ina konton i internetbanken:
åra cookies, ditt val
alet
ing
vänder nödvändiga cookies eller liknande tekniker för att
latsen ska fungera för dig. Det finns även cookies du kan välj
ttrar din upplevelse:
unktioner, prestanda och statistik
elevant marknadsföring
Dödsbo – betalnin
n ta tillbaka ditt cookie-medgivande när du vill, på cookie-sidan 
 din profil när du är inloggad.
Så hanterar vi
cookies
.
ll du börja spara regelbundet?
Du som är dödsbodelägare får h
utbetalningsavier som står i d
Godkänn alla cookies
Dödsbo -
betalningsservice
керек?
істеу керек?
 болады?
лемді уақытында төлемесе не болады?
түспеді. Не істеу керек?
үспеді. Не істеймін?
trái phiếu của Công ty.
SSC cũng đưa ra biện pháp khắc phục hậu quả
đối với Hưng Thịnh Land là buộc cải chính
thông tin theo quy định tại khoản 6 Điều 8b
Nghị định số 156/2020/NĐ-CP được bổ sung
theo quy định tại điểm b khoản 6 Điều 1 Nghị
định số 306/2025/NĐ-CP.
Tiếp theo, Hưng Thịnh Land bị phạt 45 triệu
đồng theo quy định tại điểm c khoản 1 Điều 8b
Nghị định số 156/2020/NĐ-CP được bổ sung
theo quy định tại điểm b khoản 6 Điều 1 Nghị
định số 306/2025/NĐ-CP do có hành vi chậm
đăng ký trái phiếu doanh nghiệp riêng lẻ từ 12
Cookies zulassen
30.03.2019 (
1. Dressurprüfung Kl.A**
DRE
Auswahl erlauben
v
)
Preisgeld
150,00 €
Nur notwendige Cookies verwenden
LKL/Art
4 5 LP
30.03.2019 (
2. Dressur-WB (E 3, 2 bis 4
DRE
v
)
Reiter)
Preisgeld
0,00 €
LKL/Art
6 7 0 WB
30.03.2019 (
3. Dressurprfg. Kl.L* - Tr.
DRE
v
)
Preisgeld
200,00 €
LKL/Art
# # # #
Reproduce every line of the rows above verbatim, in the same order and with the same line breaks.

» Expected output
ina konton i internetbanken:
åra cookies, ditt val
alet
ing
vänder nödvändiga cookies eller liknande tekniker för att
latsen ska fungera för dig. Det finns även cookies du kan välj
ttrar din upplevelse:
unktioner, prestanda och statistik
elevant marknadsföring
Dödsbo – betalnin
n ta tillbaka ditt cookie-medgivande när du vill, på cookie-sidan 
 din profil när du är inloggad.
Så hanterar vi
cookies
.
ll du börja spara regelbundet?
Du som är dödsbodelägare får h
utbetalningsavier som står i d
Godkänn alla cookies
Dödsbo -
betalningsservice
керек?
істеу керек?
 болады?
лемді уақытында төлемесе не болады?
түспеді. Не істеу керек?
үспеді. Не істеймін?
trái phiếu của Công ty.
SSC cũng đưa ra biện pháp khắc phục hậu quả
đối với Hưng Thịnh Land là buộc cải chính
thông tin theo quy định tại khoản 6 Điều 8b
Nghị định số 156/2020/NĐ-CP được bổ sung
theo quy định tại điểm b khoản 6 Điều 1 Nghị
định số 306/2025/NĐ-CP.
Tiếp theo, Hưng Thịnh Land bị phạt 45 triệu
đồng theo quy định tại điểm c khoản 1 Điều 8b
Nghị định số 156/2020/NĐ-CP được bổ sung
theo quy định tại điểm b khoản 6 Điều 1 Nghị
định số 306/2025/NĐ-CP do có hành vi chậm
đăng ký trái phiếu doanh nghiệp riêng lẻ từ 12
Cookies zulassen
30.03.2019 (
1. Dressurprüfung Kl.A**
DRE
Auswahl erlauben
v
)
Preisgeld
150,00 €
Nur notwendige Cookies verwenden
LKL/Art
4 5 LP
30.03.2019 (
2. Dressur-WB (E 3, 2 bis 4
DRE
v
)
Reiter)
Preisgeld
0,00 €
LKL/Art
6 7 0 WB
30.03.2019 (
3. Dressurprfg. Kl.L* - Tr.
DRE
v
)
Preisgeld
200,00 €
LKL/Art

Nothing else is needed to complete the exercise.